# Books for the unfaithful man...suggestions?



## sweet n sour (Feb 1, 2012)

I am reading Love must be Tough by James Dobson as recommended by another poster. I really like this book. It's aimed towards the wounded partner and not the cheater. 

I would like to find a similar book for my husband to read. So, it would need to be aimed towards the unfaithful man. 

Are there any suggestions?


----------



## Almostrecovered (Jul 14, 2011)

<crickets>



nothing?


----------



## sigma1299 (May 26, 2011)

There's two angles for a book aimed at cheaters, how to fix you or how to fix him, which one? For how to fix you there's actually a great post that's often cited on here, if you ask someone will post it up. For how to fix him one I'd recommend is His Needs, Her Needs. While not pointed directly at either party it's very helpful in figuring out what led to the cheating.
_Posted via Mobile Device_


----------



## Jellybeans (Mar 8, 2011)

Not Just Friends

Oh and I love that book "Love must be tough"


----------



## Remains (Jan 24, 2012)

No book, but there is a great post on here for advice to cheaters in order to repair in the best possible way.
The post is by 'Almost Recovered' and is the 2nd post down. The 1st refers to terms and abbreviations used on this site. There is also a useful white box near the bottom of the first post that gives examples of reconcilliatory behaviour, and rug sweeping behaviour. The 2nd post, a good way down the page, describes almost perfectly the emotions we go through as a betrayed partner, and the things they have to do in order to minimise the damage. It is just spot on. The link is:


talkaboutmarriage.com/coping-infidelity/32002-welcome-tam-cwi-newbies-please-read.html 


Understanding Your Betrayed Spouse - A quick reference manual for unfaithful partners.

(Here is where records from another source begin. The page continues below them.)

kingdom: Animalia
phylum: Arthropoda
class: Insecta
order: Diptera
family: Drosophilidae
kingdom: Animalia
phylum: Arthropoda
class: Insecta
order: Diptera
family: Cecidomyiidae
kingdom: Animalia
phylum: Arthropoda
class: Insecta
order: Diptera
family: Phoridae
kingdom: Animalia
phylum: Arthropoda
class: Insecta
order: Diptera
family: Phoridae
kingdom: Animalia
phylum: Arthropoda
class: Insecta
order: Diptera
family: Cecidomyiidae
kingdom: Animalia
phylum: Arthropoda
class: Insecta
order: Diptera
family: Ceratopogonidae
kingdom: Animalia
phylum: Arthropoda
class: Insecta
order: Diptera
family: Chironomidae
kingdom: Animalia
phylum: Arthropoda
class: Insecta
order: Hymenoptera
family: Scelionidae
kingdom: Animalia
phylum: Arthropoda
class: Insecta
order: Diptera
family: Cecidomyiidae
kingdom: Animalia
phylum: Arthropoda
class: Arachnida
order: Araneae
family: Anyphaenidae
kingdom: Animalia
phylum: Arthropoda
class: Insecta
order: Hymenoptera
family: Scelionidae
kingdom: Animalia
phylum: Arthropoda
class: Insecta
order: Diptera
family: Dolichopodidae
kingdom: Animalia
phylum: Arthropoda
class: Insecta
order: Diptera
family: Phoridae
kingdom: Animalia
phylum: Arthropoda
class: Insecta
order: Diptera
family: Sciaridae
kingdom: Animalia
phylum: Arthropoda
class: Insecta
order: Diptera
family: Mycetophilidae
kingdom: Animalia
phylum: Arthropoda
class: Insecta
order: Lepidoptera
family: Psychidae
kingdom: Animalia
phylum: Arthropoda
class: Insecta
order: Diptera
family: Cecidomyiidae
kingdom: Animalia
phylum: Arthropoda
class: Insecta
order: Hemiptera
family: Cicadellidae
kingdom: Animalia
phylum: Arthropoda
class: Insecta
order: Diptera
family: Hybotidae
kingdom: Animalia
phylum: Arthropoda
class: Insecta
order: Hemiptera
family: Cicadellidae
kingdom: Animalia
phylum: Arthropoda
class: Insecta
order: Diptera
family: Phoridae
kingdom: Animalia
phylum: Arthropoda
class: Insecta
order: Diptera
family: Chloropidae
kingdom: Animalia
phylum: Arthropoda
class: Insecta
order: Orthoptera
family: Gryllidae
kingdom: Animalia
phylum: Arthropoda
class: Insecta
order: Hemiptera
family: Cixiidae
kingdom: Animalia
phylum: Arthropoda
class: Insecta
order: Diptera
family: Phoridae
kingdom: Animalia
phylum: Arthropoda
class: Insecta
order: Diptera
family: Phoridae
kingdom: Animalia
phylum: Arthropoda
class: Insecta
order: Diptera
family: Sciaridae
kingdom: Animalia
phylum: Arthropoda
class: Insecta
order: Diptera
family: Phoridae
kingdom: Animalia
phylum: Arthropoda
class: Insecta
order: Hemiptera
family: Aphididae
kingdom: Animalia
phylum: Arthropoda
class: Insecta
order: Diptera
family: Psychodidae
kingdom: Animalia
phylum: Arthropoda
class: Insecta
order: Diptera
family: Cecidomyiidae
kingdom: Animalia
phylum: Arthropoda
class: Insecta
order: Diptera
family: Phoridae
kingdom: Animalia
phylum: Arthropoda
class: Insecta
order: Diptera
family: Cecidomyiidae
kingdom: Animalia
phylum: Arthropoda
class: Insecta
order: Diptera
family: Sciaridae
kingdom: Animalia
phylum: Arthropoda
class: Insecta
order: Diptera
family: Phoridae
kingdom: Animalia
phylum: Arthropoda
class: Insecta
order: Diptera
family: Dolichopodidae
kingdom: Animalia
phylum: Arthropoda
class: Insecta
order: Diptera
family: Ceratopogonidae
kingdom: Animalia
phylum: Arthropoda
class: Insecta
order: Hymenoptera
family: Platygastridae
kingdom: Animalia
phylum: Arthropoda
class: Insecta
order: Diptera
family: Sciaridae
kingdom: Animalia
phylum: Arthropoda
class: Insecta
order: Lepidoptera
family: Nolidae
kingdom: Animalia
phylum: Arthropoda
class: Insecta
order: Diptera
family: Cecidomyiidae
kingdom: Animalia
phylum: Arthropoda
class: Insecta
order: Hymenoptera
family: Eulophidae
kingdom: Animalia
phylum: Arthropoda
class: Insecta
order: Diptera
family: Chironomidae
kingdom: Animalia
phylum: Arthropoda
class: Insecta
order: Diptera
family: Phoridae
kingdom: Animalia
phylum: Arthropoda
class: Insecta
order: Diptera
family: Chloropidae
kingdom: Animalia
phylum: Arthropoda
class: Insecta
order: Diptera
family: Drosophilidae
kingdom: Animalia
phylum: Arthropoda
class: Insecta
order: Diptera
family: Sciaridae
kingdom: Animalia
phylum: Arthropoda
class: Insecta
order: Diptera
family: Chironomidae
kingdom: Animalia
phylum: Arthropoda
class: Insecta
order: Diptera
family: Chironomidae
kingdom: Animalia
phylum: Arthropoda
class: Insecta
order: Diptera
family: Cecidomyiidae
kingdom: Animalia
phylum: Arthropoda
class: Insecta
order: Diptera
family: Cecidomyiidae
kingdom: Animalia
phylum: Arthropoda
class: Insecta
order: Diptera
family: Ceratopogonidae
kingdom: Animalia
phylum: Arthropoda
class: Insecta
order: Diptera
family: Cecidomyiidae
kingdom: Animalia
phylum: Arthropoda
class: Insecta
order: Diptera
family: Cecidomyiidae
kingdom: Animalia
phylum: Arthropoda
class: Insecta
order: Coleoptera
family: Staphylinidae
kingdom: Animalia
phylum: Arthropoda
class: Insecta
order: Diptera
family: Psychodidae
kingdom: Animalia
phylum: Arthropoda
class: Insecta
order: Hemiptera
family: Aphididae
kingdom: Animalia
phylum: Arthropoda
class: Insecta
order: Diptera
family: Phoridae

The Sea of Stress is Difficult to Understand.

YOU BETRAYED YOUR PARTNER. NOW COMES THE FALLOUT.



A great post. Very good. It must come from some marriage guidance stuff or something, it is not just written opinion. Therefore, spot on without the crappy emotional baggage. Objective.

And so spot on.


----------



## tiptoe1969 (Dec 31, 2011)

I thought a good book which categorizes affairs and seems more focused on the unfaithful spouse was "When Good People have Affairs; Inside the Hearts and Minds of People in Two Relationships"


----------



## tiptoe1969 (Dec 31, 2011)

I also just found a series on OWN TV called "Unfaithful:Stories of Betrayal". The second season premiere is on this Feb. 4. This is a good show in which both BS and WS are interviewed and feeling during the affair and about reconciliation.


----------



## sigma1299 (May 26, 2011)

Remains said:


> No book, but there is a great post on here for advice to cheaters in order to repair in the best possible way.
> The post is by 'Almost Recovered' and is the 2nd post down. The 1st refers to terms and abbreviations used on this site. There is also a useful white box near the bottom of the first post that gives examples of reconcilliatory behaviour, and rug sweeping behaviour. The 2nd post, a good way down the page, describes almost perfectly the emotions we go through as a betrayed partner, and the things they have to do in order to minimise the damage. It is just spot on. The link is:
> 
> 
> ...


This is the same post I was referring to. Good info.

My wife watched an episode of that show about cheating couples - when I got home from work she punched me in the arm. I'm not a big fan.


----------



## nice777guy (Nov 23, 2009)

Just find a big thick book - and hit him over the head with it repeatedly.

You can lead a horse to water...and you can try to lead a "cheater" to enlightenment...same idea...


----------